**Supplied records**
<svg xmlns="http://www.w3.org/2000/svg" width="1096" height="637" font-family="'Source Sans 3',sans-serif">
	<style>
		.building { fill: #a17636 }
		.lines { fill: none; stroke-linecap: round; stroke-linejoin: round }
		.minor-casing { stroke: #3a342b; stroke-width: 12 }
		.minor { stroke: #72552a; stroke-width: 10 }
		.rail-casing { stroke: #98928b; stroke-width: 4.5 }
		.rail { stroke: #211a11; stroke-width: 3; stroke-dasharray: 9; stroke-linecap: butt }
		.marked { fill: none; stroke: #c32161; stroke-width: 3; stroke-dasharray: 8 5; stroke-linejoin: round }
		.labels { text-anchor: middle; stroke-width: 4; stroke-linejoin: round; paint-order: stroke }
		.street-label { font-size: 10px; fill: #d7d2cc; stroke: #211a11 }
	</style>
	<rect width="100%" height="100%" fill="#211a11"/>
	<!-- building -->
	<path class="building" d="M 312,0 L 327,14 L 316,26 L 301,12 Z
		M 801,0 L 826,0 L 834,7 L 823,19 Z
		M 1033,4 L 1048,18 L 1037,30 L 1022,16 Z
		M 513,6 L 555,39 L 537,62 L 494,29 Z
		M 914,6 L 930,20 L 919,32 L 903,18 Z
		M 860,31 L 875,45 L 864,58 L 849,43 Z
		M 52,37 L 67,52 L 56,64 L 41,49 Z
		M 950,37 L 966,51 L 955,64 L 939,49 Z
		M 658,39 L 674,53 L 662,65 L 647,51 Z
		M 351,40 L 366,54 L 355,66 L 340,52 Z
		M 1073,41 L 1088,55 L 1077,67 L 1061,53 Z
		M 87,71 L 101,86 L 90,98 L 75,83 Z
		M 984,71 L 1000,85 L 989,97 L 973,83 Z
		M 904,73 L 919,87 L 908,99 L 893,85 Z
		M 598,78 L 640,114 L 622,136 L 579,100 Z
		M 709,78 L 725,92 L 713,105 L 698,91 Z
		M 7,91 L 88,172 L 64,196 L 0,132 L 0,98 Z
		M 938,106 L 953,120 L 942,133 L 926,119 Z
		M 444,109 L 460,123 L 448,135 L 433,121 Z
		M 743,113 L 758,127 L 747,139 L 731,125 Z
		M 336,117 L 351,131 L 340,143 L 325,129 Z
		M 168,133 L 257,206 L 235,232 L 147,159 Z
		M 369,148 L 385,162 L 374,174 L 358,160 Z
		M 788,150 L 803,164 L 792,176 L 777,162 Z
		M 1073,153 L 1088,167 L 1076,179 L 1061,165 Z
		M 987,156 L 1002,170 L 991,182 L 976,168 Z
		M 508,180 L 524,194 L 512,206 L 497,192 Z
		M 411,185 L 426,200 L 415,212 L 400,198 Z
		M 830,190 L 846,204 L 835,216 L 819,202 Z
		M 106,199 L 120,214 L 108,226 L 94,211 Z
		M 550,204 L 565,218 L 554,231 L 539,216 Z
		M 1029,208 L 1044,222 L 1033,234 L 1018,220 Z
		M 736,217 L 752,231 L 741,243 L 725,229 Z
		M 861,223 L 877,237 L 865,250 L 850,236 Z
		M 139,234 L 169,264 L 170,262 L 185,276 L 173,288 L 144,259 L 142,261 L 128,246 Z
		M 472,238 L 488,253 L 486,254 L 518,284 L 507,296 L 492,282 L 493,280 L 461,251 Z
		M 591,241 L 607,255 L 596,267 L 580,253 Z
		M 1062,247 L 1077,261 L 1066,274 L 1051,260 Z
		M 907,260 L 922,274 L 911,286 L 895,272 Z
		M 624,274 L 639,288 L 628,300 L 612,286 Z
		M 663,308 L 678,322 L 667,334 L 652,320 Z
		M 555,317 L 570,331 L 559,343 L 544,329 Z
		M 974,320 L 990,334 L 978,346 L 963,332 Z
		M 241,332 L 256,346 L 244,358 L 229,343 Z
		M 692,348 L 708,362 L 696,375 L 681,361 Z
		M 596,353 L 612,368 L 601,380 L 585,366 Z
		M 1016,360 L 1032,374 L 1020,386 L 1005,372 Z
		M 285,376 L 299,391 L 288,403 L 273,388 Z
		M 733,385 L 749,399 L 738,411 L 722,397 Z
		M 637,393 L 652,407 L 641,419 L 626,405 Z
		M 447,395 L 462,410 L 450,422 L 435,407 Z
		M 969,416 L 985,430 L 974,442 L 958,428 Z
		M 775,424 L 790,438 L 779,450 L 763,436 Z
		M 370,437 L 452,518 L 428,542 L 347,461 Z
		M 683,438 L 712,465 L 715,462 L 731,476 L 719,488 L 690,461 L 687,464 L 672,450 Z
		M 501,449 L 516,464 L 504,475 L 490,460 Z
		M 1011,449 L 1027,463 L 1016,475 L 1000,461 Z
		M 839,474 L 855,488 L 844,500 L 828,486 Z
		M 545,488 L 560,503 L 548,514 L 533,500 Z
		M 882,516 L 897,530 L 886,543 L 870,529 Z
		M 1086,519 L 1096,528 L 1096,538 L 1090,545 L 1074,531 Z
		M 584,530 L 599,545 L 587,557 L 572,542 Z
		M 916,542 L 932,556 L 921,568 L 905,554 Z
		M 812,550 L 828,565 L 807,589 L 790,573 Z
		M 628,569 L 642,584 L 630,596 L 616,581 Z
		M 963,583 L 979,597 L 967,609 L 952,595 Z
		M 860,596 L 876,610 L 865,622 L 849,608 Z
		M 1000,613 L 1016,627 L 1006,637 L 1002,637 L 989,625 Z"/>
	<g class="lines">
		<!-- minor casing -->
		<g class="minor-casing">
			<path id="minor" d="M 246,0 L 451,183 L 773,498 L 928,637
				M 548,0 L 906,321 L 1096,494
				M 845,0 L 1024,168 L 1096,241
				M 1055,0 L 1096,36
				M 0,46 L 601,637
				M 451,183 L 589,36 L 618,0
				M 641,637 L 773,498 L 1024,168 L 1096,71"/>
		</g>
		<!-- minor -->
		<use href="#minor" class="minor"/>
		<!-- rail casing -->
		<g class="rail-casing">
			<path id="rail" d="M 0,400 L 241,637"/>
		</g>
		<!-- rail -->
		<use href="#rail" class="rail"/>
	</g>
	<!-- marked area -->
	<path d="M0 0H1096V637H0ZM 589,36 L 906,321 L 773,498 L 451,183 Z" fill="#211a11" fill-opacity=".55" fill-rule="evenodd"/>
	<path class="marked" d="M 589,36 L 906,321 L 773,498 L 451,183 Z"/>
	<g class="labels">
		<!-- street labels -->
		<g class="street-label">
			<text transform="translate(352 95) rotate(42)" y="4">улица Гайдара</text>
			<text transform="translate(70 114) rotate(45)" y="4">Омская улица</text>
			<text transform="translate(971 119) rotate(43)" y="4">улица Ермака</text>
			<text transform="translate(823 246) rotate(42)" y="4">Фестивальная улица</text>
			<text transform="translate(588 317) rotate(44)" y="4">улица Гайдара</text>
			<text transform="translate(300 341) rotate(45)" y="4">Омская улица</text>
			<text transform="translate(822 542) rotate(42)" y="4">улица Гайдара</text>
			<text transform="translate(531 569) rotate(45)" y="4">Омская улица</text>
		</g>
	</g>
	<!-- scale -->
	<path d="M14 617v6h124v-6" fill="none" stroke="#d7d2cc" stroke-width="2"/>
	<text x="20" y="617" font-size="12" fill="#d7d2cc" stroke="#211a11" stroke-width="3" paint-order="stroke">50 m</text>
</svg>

**Task directions**
Search the records for the string "lines" and return every line in which it occurs.

**Finished exercise**
		.lines { fill: none; stroke-linecap: round; stroke-linejoin: round }
	<g class="lines">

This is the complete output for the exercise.